Corruption and statemaking
/By Thomas Giacoletto
In Bringing the State Back In, Charles Tilly explains how the need to wage war lead to the the creation of modern nation states in Europe. He explains that different states had to develop different bureaucracies (and therefore institutional frameworks) to be able to extract enough resources to have an effective army. More populated and richer states therefore had a larger pool of resources to extract from while other states had to create a “bulkier” bureaucracy and a “more extensive” fiscal apparatus (182).
Tilly does not only point at the amount of resources that are available for extraction, but also at how good states were at extracting. In order to grasp all the resources they could, states had to create an institutional framework that was bulky enough to tackle the issues of citizen’s unwillingness to pay and corruption (tax-collectors who would accept bribes for example). Indeed, states’ abilities to extract the resources they needed depended on their population’s willingness to pay. In order to ensure payment, they only had two options, namely: offering protection to their citizens, and setting up institutions that would disincentivise any refusal to contribute.
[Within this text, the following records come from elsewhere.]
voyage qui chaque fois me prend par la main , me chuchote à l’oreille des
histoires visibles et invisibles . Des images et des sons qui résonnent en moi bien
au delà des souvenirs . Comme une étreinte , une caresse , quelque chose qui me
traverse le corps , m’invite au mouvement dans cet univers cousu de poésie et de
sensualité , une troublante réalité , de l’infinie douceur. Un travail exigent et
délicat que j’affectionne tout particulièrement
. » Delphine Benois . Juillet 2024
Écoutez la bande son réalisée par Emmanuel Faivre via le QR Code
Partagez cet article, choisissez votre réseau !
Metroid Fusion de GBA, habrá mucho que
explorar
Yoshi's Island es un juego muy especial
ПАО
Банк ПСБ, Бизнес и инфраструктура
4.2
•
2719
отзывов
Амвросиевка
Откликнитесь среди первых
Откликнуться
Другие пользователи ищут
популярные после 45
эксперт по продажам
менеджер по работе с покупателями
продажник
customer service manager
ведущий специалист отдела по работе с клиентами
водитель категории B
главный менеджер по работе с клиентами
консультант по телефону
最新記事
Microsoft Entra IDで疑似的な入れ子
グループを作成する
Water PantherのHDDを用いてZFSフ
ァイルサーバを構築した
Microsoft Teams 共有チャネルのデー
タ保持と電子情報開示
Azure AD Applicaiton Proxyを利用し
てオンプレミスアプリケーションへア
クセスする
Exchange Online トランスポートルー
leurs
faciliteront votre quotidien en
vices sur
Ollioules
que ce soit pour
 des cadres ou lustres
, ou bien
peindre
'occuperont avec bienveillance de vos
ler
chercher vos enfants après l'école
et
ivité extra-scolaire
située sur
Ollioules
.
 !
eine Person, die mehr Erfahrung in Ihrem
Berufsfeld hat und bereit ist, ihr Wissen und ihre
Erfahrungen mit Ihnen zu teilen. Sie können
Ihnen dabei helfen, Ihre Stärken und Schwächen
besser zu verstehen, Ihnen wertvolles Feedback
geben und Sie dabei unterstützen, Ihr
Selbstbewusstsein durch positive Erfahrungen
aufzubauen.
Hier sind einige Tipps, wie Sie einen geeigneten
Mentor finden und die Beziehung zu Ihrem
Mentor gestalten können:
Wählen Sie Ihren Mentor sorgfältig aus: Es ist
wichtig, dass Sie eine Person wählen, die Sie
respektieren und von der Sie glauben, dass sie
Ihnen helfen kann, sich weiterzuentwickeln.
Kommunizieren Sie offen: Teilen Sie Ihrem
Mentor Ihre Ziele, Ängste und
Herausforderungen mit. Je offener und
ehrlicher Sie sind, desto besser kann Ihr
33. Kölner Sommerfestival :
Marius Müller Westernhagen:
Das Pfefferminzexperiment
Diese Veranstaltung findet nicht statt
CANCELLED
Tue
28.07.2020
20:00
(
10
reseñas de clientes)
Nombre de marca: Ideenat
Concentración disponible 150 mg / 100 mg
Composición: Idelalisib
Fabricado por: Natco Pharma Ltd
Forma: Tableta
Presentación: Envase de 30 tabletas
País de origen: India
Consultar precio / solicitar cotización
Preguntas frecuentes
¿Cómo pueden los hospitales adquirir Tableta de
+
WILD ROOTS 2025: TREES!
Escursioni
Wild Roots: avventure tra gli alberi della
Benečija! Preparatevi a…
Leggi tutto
Tilly focuses on the former, however it is a strategy which is likely to allow free riding, and corruption. Indeed, people know that the state cannot afford not to provide protection to a part of the population because they did not pay their taxes (or because they bribed their local tax-collector as it would probably also be dangerous for the rest of the population which would then doubt their protection. The state therefore could not only rely on the protection it gives its population in order to extract the resources it needed. States were incentivised to create institutional frameworks that strengthened bureaucracy and prevented these type of practices had to be put in place to force the population to pay.
Maybe considering corruption as a gap in the institutional framework that has to be fixed would help countries strengthen their bureaucracies and improve their extraction possibilities.